The Nifty REITs & InvITs Index returned 25.48% in 2025 while the Nifty 50 returned 11.88%. That's not a fluke year — it reflects the convergence of rate cuts, regulatory upgrades, and strong operating fundamentals in commercial real estate and infrastructure.
For investors willing to understand the structure, evaluate each trust on its own merits, and accept the liquidity trade-off, a thoughtful allocation to REITs and InvITs can add both income and diversification to a portfolio in ways that neither pure equities nor pure fixed income can replicate.
The smart money is already moving. Four RBI rate cuts in 2025. SEBI reclassification. Growing institutional flows. The question isn't whether Indian REITs and InvITs will mature into a serious asset class. It's whether you'll be positioned before or after the market prices it in.

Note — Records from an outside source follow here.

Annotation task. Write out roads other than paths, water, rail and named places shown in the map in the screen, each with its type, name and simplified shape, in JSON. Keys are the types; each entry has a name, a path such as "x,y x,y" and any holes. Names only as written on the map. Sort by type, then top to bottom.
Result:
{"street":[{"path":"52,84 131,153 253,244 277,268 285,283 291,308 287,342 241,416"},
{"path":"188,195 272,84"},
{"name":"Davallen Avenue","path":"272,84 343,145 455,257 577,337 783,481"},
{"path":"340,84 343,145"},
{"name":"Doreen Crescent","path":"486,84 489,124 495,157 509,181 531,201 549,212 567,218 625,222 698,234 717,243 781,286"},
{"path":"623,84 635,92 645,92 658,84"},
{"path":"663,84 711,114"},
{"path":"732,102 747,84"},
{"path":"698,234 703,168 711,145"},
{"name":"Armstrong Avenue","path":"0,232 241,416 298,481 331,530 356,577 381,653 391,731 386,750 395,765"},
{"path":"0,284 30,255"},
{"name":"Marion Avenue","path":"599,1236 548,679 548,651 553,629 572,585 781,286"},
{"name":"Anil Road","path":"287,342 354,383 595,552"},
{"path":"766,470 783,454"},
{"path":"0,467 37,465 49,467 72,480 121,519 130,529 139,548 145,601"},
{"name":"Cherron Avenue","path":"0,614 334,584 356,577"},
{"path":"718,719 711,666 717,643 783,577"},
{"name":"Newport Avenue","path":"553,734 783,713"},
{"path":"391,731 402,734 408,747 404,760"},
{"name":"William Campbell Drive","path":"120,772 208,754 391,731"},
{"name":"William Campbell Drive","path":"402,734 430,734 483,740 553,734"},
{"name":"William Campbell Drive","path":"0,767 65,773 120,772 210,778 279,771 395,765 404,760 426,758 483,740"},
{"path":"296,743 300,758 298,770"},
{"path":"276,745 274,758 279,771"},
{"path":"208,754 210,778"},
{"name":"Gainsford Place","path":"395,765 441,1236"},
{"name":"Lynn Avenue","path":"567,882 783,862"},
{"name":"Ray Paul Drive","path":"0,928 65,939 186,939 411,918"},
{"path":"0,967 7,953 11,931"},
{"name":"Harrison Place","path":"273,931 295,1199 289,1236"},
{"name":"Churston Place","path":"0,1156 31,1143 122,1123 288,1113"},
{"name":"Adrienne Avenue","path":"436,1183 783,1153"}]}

Disclaimer: This article is for educational and informational purposes only. It does not constitute investment advice, a recommendation, or an offer to buy or sell any securities. REITs and InvITs carry market risk, interest rate risk, and liquidity risk. Past performance is not indicative of future returns. Investors should consult a SEBI-registered investment advisor before making investment decisions. Grey Sky Capital Private Limited (SEBI Registration: INP000009694) is a SEBI-registered Portfolio Management Service provider. The views expressed here are those of the author and do not constitute a solicitation to invest in any specific REIT, InvIT, or PMS strategy.